Tuesday, January 01, 2008

(B)Ring In The New

Welcome to 2008.

Yesterday I wrote something that, instead of simply erasing, I want to clarify a little before someone else does. I wrote that

Greek isn't one of the most important influences on English (French, German, and Latin have had much more sway)

by which I meant only that those three parenthesized languages could be said to have dominated the development of English. French contributed massively to the vocabulary of English following the Norman invasion; German contributed relatively few words, but gave English its structure and grammar; and without Latin, there wouldn't be any English at all, because English is larded through with Latin ideas, words, and affixes. But Greek affected Latin in almost the same way: back in the day, all educated Romans spoke Greek and naturally borrowed their ideas and words, and in this way many Greek words entered Latin, became Latinized, and eventually made their way into English.
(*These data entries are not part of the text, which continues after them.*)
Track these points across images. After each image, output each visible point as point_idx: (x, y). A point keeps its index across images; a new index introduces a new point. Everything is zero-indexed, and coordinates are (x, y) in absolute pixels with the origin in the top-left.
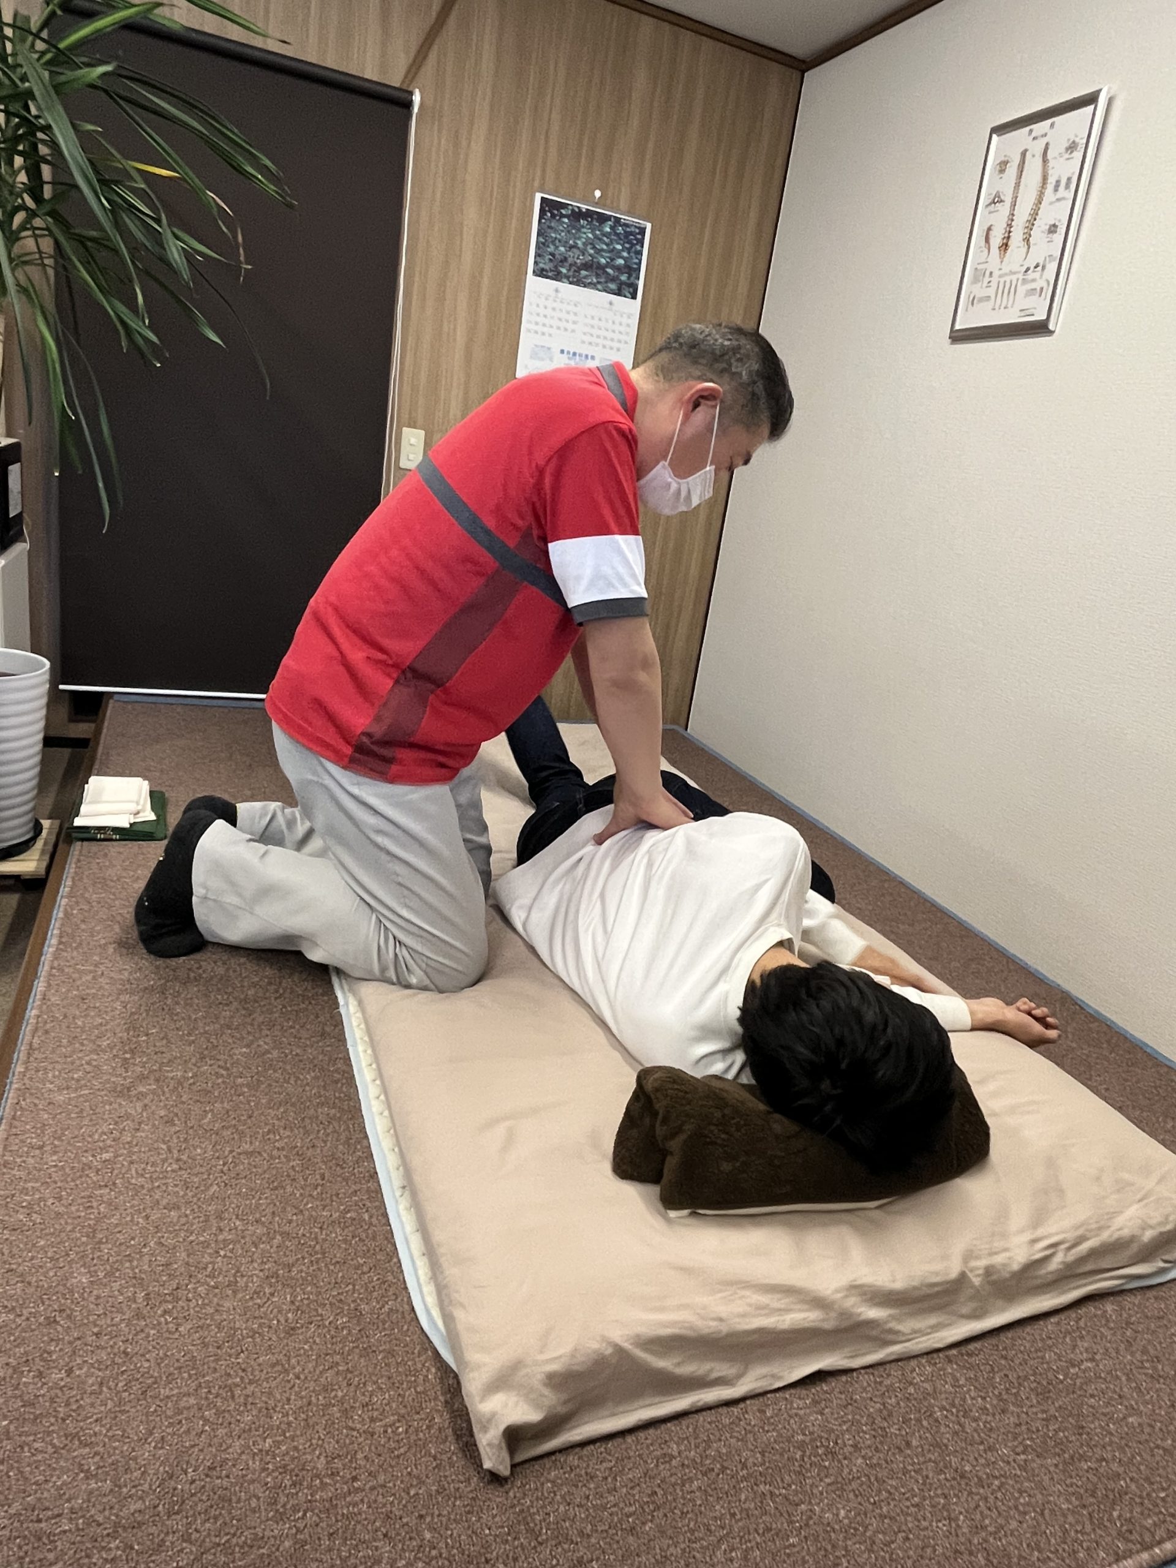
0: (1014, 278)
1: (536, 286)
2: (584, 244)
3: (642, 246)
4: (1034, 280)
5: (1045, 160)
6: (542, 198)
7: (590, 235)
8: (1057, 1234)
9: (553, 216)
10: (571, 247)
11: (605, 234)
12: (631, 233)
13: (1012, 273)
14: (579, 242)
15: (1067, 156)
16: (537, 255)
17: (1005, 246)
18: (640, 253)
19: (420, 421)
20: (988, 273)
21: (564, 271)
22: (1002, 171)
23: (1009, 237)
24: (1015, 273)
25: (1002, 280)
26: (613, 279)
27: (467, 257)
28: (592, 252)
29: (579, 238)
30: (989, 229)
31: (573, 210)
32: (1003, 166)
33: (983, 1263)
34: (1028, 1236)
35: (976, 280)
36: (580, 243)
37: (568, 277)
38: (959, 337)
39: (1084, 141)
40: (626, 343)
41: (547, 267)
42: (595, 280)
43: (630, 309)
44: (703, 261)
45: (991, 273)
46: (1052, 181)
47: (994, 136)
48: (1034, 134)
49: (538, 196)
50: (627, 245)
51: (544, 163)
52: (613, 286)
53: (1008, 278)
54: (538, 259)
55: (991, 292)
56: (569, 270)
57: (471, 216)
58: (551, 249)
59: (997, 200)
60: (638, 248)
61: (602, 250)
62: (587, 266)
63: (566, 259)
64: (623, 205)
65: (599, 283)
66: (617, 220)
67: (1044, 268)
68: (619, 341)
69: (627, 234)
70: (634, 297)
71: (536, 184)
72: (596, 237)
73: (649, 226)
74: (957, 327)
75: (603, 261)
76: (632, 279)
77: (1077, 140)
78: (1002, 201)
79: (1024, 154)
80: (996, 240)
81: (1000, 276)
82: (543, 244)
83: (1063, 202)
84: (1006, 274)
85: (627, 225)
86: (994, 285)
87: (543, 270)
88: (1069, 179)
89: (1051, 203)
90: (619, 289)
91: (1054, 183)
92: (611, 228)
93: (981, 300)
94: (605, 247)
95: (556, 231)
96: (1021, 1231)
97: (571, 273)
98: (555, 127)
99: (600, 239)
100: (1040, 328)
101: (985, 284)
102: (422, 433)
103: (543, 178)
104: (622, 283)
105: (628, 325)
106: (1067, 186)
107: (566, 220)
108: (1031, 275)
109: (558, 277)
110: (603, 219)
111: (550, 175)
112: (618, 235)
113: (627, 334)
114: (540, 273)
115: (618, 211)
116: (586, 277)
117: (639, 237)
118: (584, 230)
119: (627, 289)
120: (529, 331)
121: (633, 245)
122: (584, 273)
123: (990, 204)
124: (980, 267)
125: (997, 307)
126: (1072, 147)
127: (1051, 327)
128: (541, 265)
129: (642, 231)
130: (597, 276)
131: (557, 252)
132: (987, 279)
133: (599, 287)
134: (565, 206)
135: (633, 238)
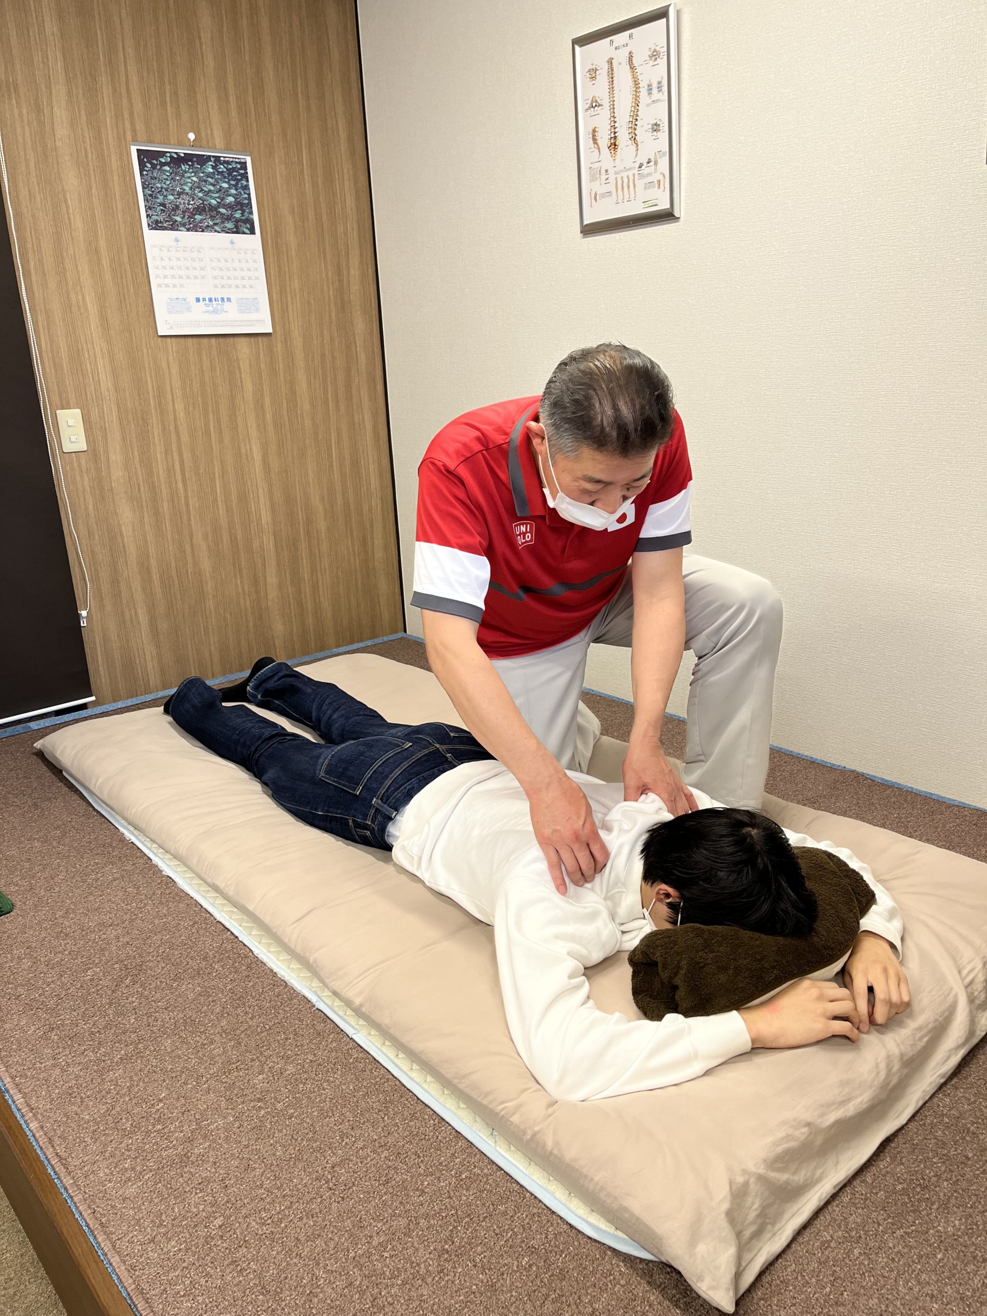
0: (630, 173)
1: (154, 240)
2: (191, 188)
3: (247, 181)
4: (649, 174)
5: (632, 68)
6: (139, 151)
7: (195, 179)
9: (154, 166)
10: (179, 194)
11: (209, 175)
12: (234, 169)
13: (626, 169)
14: (185, 187)
15: (652, 63)
16: (148, 208)
17: (614, 146)
18: (246, 187)
19: (73, 401)
20: (603, 172)
21: (178, 219)
22: (593, 78)
23: (615, 138)
24: (630, 169)
25: (619, 177)
26: (229, 218)
27: (78, 223)
28: (201, 195)
29: (185, 184)
30: (594, 131)
31: (171, 157)
32: (593, 73)
35: (593, 179)
36: (187, 189)
37: (184, 225)
38: (589, 230)
39: (665, 49)
40: (257, 278)
41: (160, 218)
42: (211, 223)
43: (252, 244)
44: (308, 185)
45: (607, 171)
46: (643, 84)
47: (577, 47)
48: (615, 45)
49: (133, 150)
50: (233, 182)
51: (131, 114)
52: (230, 225)
53: (625, 175)
54: (150, 212)
55: (611, 187)
56: (183, 218)
57: (71, 181)
58: (160, 199)
59: (595, 105)
60: (244, 183)
61: (210, 191)
62: (200, 210)
63: (177, 207)
64: (219, 142)
65: (215, 224)
66: (217, 159)
67: (656, 163)
68: (250, 278)
69: (230, 171)
70: (252, 232)
71: (129, 137)
72: (200, 179)
73: (249, 160)
74: (586, 223)
75: (214, 202)
76: (246, 214)
77: (658, 49)
78: (600, 105)
79: (610, 62)
80: (604, 141)
81: (616, 173)
82: (150, 195)
83: (659, 104)
84: (621, 171)
85: (228, 163)
86: (612, 180)
87: (157, 222)
88: (659, 83)
89: (648, 105)
90: (236, 227)
91: (646, 87)
92: (213, 167)
93: (603, 195)
94: (212, 188)
95: (160, 181)
97: (186, 220)
98: (134, 79)
99: (205, 181)
100: (667, 216)
101: (603, 181)
102: (78, 411)
103: (134, 131)
104: (237, 221)
105: (255, 261)
106: (660, 88)
107: (167, 168)
108: (645, 170)
109: (174, 227)
110: (203, 160)
111: (140, 126)
112: (219, 173)
113: (256, 269)
114: (156, 226)
115: (214, 148)
116: (201, 222)
117: (242, 172)
118: (188, 175)
119: (243, 226)
120: (159, 286)
121: (238, 181)
122: (198, 217)
123: (589, 108)
124: (594, 166)
125: (620, 201)
126: (655, 55)
127: (676, 215)
128: (155, 217)
129: (244, 165)
130: (212, 218)
131: (167, 202)
132: (604, 177)
133: (217, 228)
134: (163, 154)
135: (237, 173)
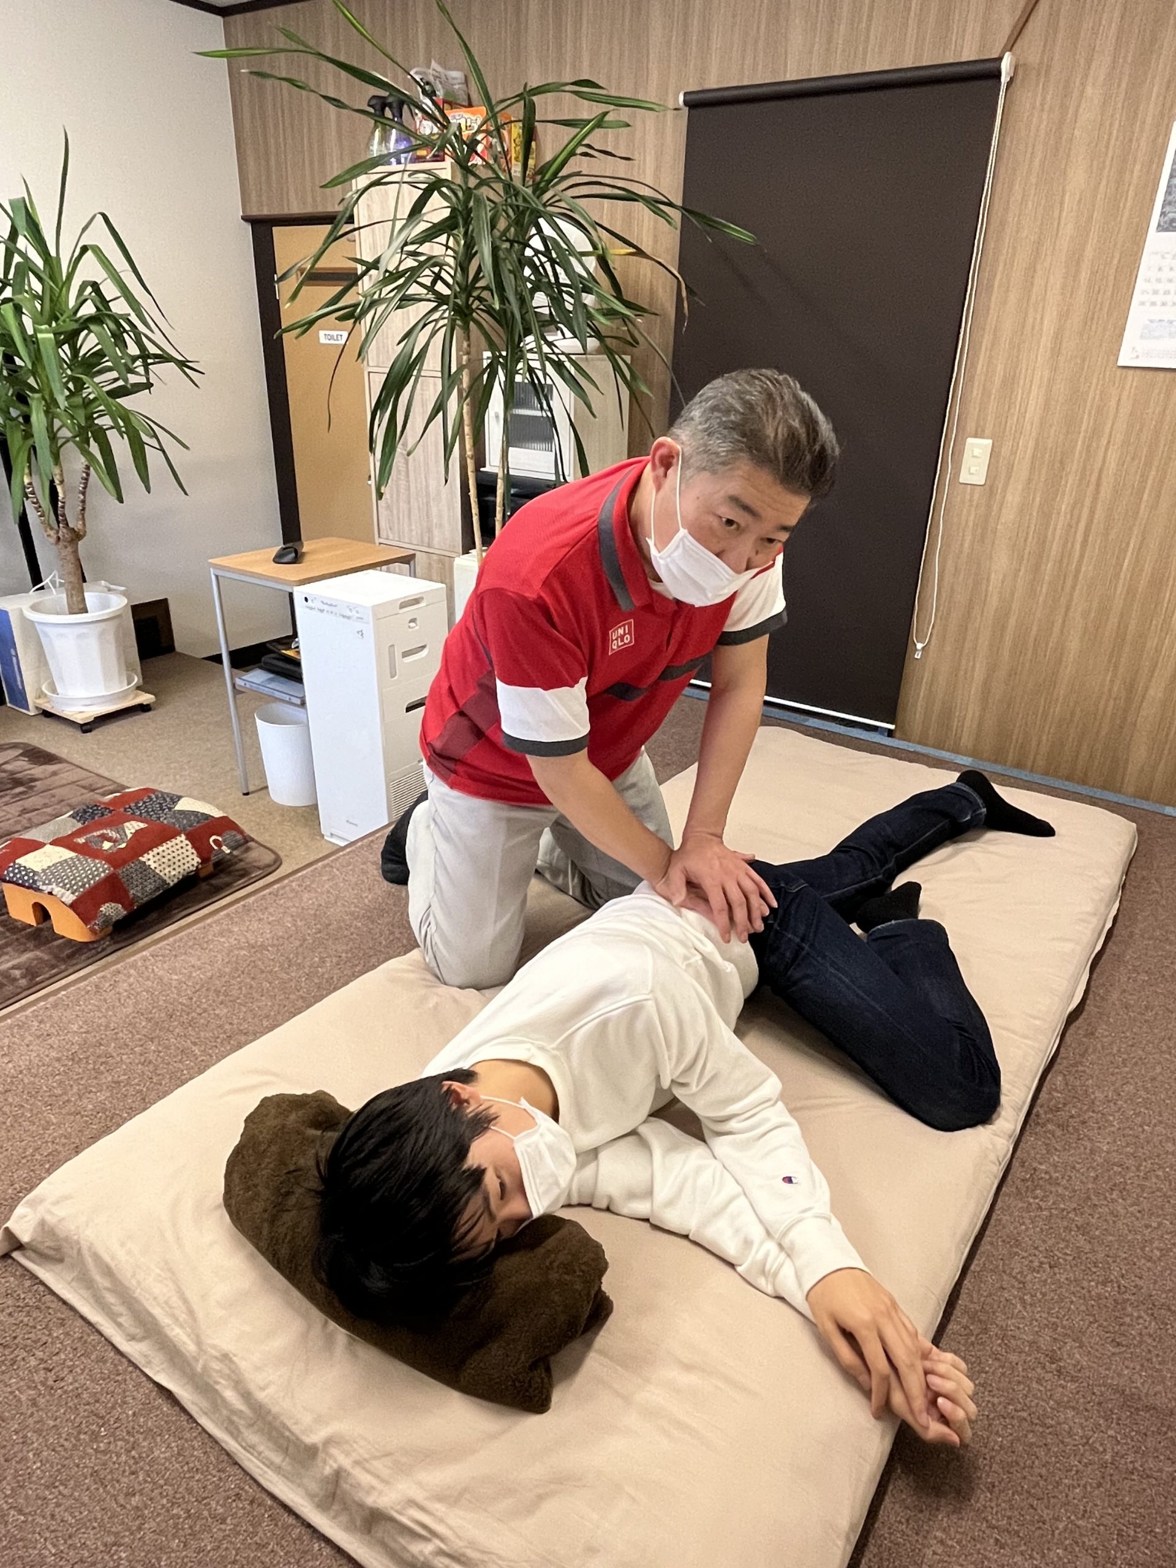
1: (1159, 245)
8: (451, 1528)
16: (1167, 204)
19: (987, 432)
27: (1068, 228)
33: (345, 1462)
34: (420, 1496)
54: (1167, 209)
57: (1077, 177)
96: (420, 1484)
102: (990, 442)
114: (1169, 226)
120: (1144, 303)
128: (1171, 216)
Then in the 1500s, educated English people, who already would have studied Latin, began taking up Greek as well (Ben Jonson noted in 1616 that Shakespeare had "small Latin and less Greek", so we know that by then both languages were considered indispensable to an educated mind), and so a fair number of Greek words entered English directly (or were coined based on Greek principles): many of these are scientific words for which there was no exact match in English, such as "aphasia" and "mnemonic", but others were or have become commonplace words, among them "alphabet" (1567), "choreography" (1789), "phobia" (1786), and "dinosaur" (1841).

When I wrote yesterday that

I'm going to talk about my favourite [Greek import] tomorrow, something to carry us into the new year

I was alluding to the word "metaphor", which is something both literal and metaphorical--how fittingly meta! (A metaphor--you know this, but in case you don't--is a figure of speech that directly relates one thing to another. A simile is a metaphor using the word "like" or "as". "You are like a pink rose, Cousin Cecily", which Algernon says to his young cousin in Wilde's "The Importance of Being Earnest", is a simile, while a line spoken by Miss Prism only a few minutes before is a metaphor: "Memory, my dear Cecily, is the diary that we all carry about with us.")

See that? The top line on that moving van reads "Metaphores", which is the Greek word for "movers". "Metaphor" comes from "meta-", meaning "over" or "across", and "pherein", "to carry" or "to bear". "Metaphora" means "a transfer", and this is the sense that "metaphor" has in English; the transfer of meaning from one word to another.